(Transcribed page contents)

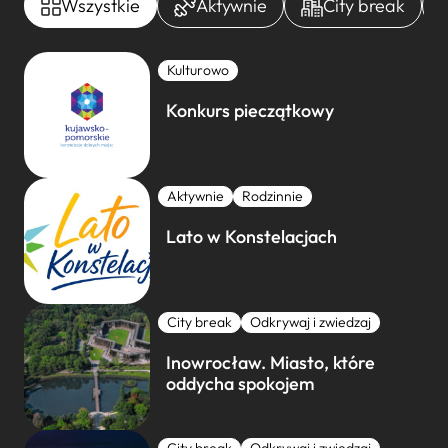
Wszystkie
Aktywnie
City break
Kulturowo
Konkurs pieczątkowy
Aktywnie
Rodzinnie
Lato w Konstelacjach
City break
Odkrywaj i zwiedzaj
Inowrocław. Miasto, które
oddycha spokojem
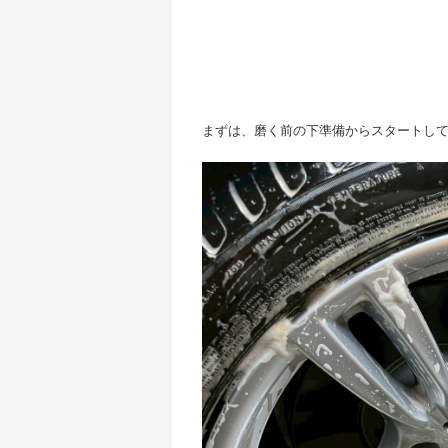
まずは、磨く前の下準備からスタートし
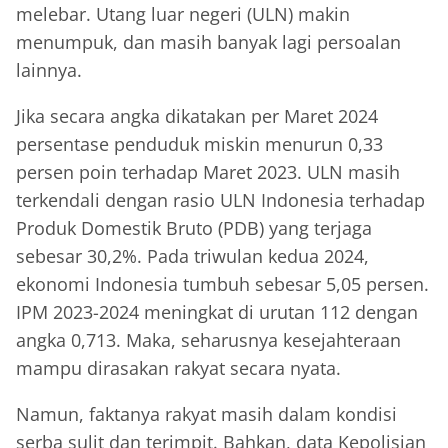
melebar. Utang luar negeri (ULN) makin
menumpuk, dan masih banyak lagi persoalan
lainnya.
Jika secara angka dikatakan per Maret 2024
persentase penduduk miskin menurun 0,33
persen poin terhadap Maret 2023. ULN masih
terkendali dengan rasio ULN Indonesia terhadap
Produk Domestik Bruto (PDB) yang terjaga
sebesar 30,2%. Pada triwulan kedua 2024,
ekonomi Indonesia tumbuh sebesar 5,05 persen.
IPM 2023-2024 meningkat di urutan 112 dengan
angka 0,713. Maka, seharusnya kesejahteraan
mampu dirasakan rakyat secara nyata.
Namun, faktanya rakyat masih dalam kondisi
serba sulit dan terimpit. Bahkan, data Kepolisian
...
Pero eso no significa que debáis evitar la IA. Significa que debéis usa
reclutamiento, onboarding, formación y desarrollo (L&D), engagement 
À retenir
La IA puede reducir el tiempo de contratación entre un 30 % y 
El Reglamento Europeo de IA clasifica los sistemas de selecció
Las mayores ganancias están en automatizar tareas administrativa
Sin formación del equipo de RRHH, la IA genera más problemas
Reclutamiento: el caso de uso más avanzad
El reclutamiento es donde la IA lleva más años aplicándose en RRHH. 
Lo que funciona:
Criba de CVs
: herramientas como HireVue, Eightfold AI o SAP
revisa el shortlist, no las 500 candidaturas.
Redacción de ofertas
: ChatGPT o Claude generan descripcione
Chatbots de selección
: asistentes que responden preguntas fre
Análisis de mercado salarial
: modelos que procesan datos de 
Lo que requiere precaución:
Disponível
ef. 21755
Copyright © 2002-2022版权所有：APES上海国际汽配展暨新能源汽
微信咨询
...
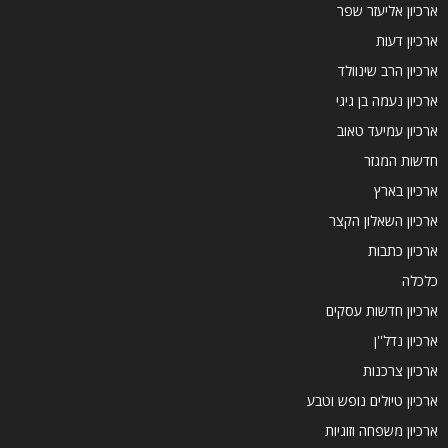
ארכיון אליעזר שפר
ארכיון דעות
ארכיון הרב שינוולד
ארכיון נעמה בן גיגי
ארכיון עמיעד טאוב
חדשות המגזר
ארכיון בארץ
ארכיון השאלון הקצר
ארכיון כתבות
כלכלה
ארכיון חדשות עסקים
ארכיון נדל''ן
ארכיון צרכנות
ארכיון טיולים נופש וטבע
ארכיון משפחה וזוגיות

→ **Action item**
Your response should be each line that includes the word "Indonesia", copied from the records.

→ **Result below**
terkendali dengan rasio ULN Indonesia terhadap
ekonomi Indonesia tumbuh sebesar 5,05 persen.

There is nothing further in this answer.